◆ **Directions**
**A)** Name every book of the Bible that the passage on election and the sprinkling of the blood cites by abbreviation, in the order each first appears.
**B)** From the passage on election and the sprinkling of the blood, extract the text between "As Israelites they" and "had chosen them.", inclusive.

◆ **Selected text**
..........

As Israelites they were familiar with the notion of election. They were used to being God’s chosen people (Deut. 7:6). And they would have understood that election was not based on merit but on divine sovereignty: ‘Not because ye were more in number than all the peoples, hath Jehovah been attached to you and chosen you, for ye are the fewest of all the peoples; but because Jehovah loved you …’ (7:7–8). Now, as Christians, they had been chosen in a far higher sense: before the foundation of the world and for the possession of every spiritual blessing (Eph. 1:3.4) and for a heavenly inheritance (see below). God had foreknown them (this is not a question of foreknowledge of actions but of persons) and in sovereign love had chosen them.

The sprinkling of the blood (1:2)

In the second verse, Peter describes the recipients of the letter as ‘elect according to the foreknowledge of God the Father, by sanctification of the Spirit, unto the obedience and sprinkling of the blood of Jesus Christ’. They had been chosen by God, the Father, and a divine work had taken place in them at the point of new birth, effected by the Holy Spirit (‘sanctification of the Spirit’), with the purpose that their lives might be marked by obedience. But why does it say: ‘and [the] sprinkling of the blood of Jesus Christ’?

The readers of Jewish background would have caught the allusion to the first covenant when Moses sprinkled the blood on the altar, on the book of the covenant, the tabernacle and vessels, and on the people (Ex. 24:6–8, Heb. 9:19, 21). The message was clear: obey the law, or else you are guilty and the death penalty applies. This is legal obedience. The happy and wonderful addition here is ‘of Jesus Christ’. This changes everything. We have been sanctified (this is our position) with a view to: 1) practising, not legal obedience but the obedience of Christ, i.e. obedience from the heart; and 2) knowing the efficacy of the blood of Christ.

..........

◆ **Data listing**
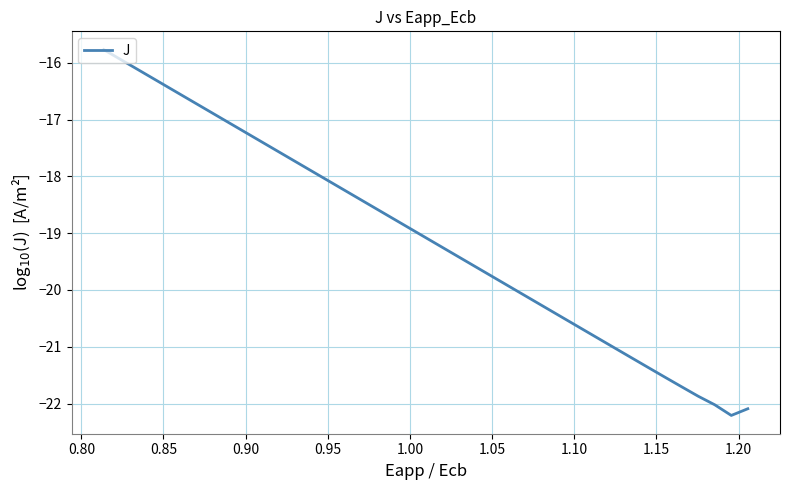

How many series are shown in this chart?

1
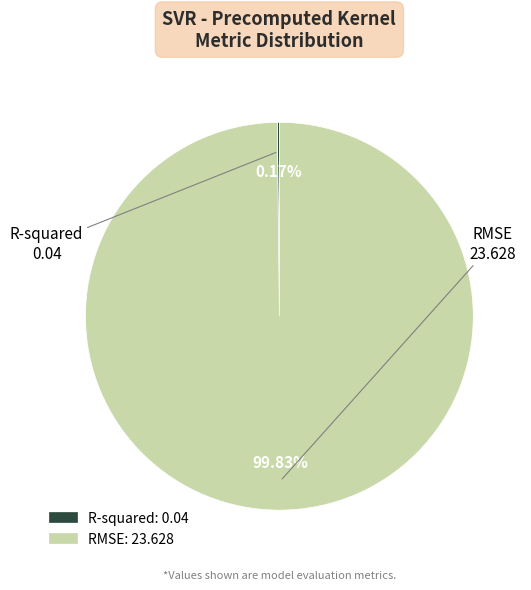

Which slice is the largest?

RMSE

..........

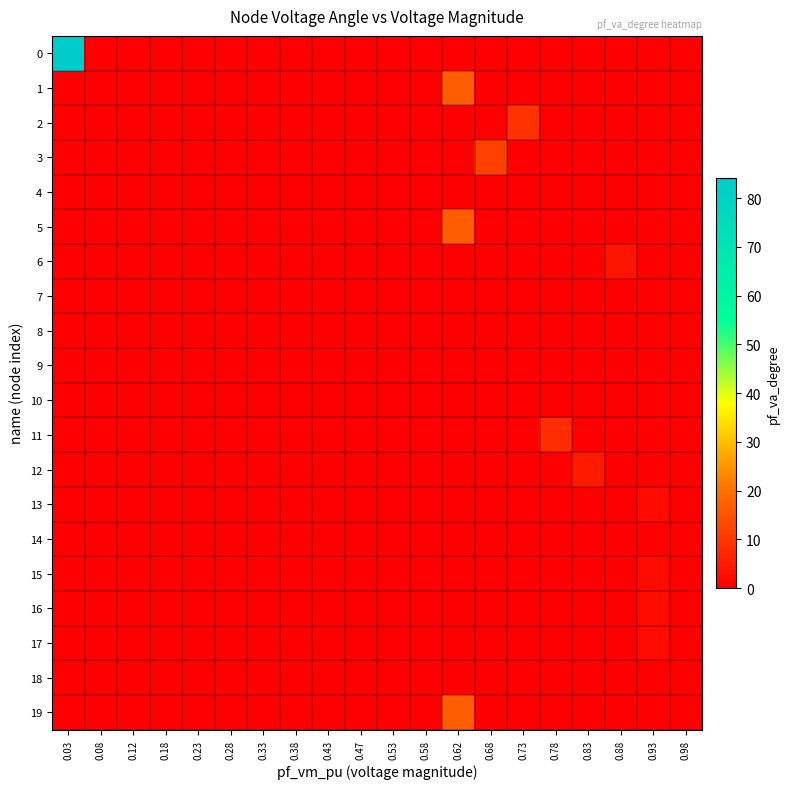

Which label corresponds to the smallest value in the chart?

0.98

..........

◆ **Solutions by task**
**A)**
Deut.
Eph.
Ex.
Heb.

**B)**
As Israelites they were familiar with the notion of election. They were used to being God’s chosen people (Deut. 7:6). And they would have understood that election was not based on merit but on divine sovereignty: ‘Not because ye were more in number than all the peoples, hath Jehovah been attached to you and chosen you, for ye are the fewest of all the peoples; but because Jehovah loved you …’ (7:7–8). Now, as Christians, they had been chosen in a far higher sense: before the foundation of the world and for the possession of every spiritual blessing (Eph. 1:3.4) and for a heavenly inheritance (see below). God had foreknown them (this is not a question of foreknowledge of actions but of persons) and in sovereign love had chosen them.